RELATÓRIO ESTRATÉGICO: O FIM DO MITO DA INVENCIBILIDADE (MARÇO 2026)

Por José Evangelista Rios da Silva

  1. O Evento Cinético: Haifa e o Colapso do “Escudo de Cristal”
    O impacto do míssil hipersônico Fattah-2 em Haifa neste 8 de março marca o “ponto de ruptura” da estratégia militar ocidental.
  • A Falha das Camadas: O míssil penetrou simultaneamente o Iron Dome (curto alcance), David’s Sling (médio) e Arrow 3 (exoatmosférico). A velocidade de Mach 13-15 e a capacidade de manobra terminal anularam os algoritmos de intercepção de bilhões de dólares.
  • Danos Materiais e Psicológicos: O ataque atingiu a refinaria do Bazan Group e áreas residenciais, resultando em 43 mortos e mais de 200 feridos. Mais do que as baixas, o que “penetrou” foi a percepção de que o território israelense não é mais um santuário inviolável.
  1. Paralaxe Histórica: Das Malvinas a Haifa
    A história se repete na forma como as potências imperialistas gerenciam seus “proxies”:
  • Malvinas (1982): Na Guerra das Malvinas, os EUA traíram a Argentina (membro do TIAR) para fornecer satélites, combustível e mísseis Sidewinder de última geração ao Reino Unido. A Argentina descobriu tardiamente que o “apoio ocidental” era condicional à submissão total.
  • Haifa (2026): Israel agora enfrenta a mesma lição. O pacote de ajuda de US$ 3,8 bilhões/ano e a tecnologia americana não foram suficientes para deter uma nação que, sob 45 anos de sanções, desenvolveu autonomia tecnológica soberana. O “Eixo do Caos” (EUA/Israel) acreditava que o monopólio da violência era eterno, mas a Rússia e a China agora atuam como “âncoras tecnológicas” do Eixo da Resistência.
  1. A Lente Classista: Guerra como “Cortina de Fumaça”
    A escalada contra o Irã e o genocídio contínuo em Gaza são analisados como ferramentas de sobrevivência das elites de Washington e Tel Aviv:
  • Tangenciamento de Escândalos: O conflito serve para desviar o foco global dos arquivos de Jeffrey Epstein e das investigações do FBI contra Donald Trump por abuso sexual. A “guerra infinita” é o mecanismo de autodefesa de um sistema político em decomposição moral.
  • A Economia do Medo: Enquanto 630 milhões de pessoas passam fome, os EUA e Israel priorizam um gasto militar que, se redistribuído, eliminaria a miséria global (conforme apontado pelo presidente Lula na FAO).

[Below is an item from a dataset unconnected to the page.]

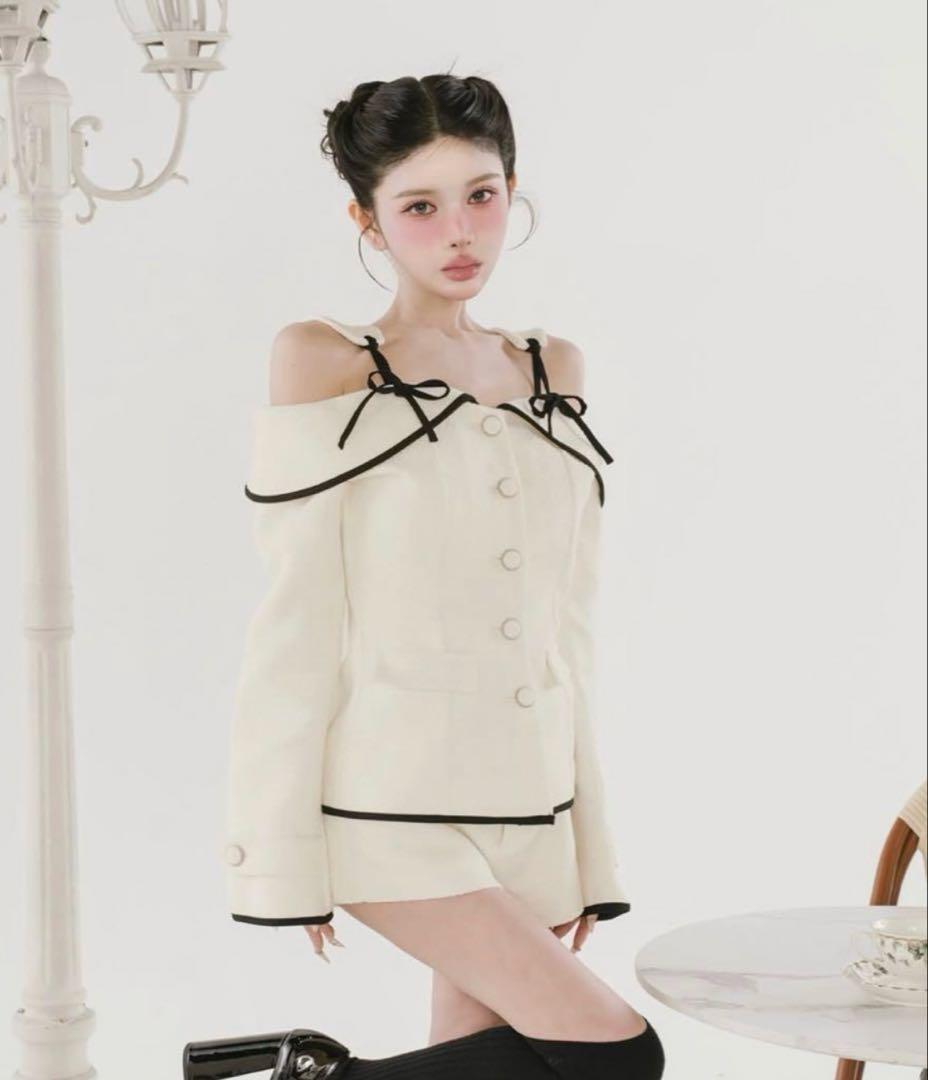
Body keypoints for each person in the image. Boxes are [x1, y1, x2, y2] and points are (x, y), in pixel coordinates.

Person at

  1. O Papel da Rússia e China: O Novo Equilíbrio
    Diferente de conflitos passados, o Irã conta hoje com um suporte técnico robusto:
  • Rússia: Confirmou o envio de sistemas S-400 e equipamentos de guerra eletrônica que estão “cegando” os radares da OTAN na região.
  • China: Fornece a infraestrutura de navegação BeiDou-3, permitindo que mísseis iranianos tenham precisão centimétrica sem depender do GPS controlado pelo Pentágono.
  1. Tendências: O Inverno da Hegemonia
    As tendências para os próximos dias indicam um aprofundamento da crise do bloco ocidental:
  • Exaustão Logística: Israel está ficando sem mísseis interceptores Arrow, enquanto o Irã mantém a capacidade de lançar “ondas” de baixo custo que saturam as defesas.
  • Dissidência Regional: Arábia Saudita e Catar já avaliam retirar investimentos dos EUA, percebendo que a “proteção” americana atrai mais riscos do que segurança.
  • Soberania e Resistência: Como afirma a análise de Ramzy Baroud, o maior trunfo de Israel era o medo. Esse medo evaporou em Haifa, e uma nação que pode revidar não pode mais ser subjugada apenas por bombardeios aéreos.
    Referências Bibliográficas:
  • [1] ¡ALERTA MÁXIMA! Irán Deja CIEGO a EE.UU. Desafio Toronto JC, 07/03/2026.
  • [2.4] How Russian and China Tech Underpins Iranian Strategic Depth. SpecialEurasia, 01/03/2026.
  • [3.3] The Shattered Shield: Analyzing Iran’s Strategic Fightback. News Today, 08/03/2026.
  • [5.1] Israel’s Greatest Weapon Was Fear — And It Is Now Failing. Palestine Chronicle, 08/03/2026.
  • [5.5] Moment FATTAH-1 HYPERSONIC Strikes Haifa. YouTube/Dailymotion, 2025/2026.